> What to do: Print every entry below again exactly as written, skipping the pictures.

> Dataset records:
|---|

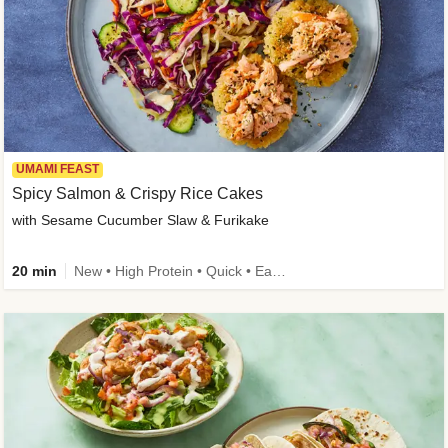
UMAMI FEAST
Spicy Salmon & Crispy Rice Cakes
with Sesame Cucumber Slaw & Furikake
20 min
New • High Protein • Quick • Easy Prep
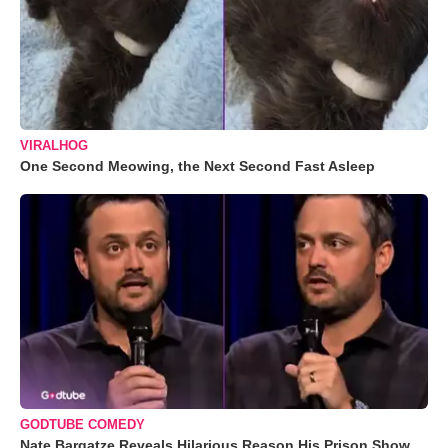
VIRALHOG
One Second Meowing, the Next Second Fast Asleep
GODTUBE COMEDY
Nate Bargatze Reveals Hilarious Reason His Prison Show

|---|

> Exercise result:
UMAMI FEAST
Spicy Salmon & Crispy Rice Cakes
with Sesame Cucumber Slaw & Furikake
20 min
New • High Protein • Quick • Easy Prep
VIRALHOG
One Second Meowing, the Next Second Fast Asleep
GODTUBE COMEDY
Nate Bargatze Reveals Hilarious Reason His Prison Show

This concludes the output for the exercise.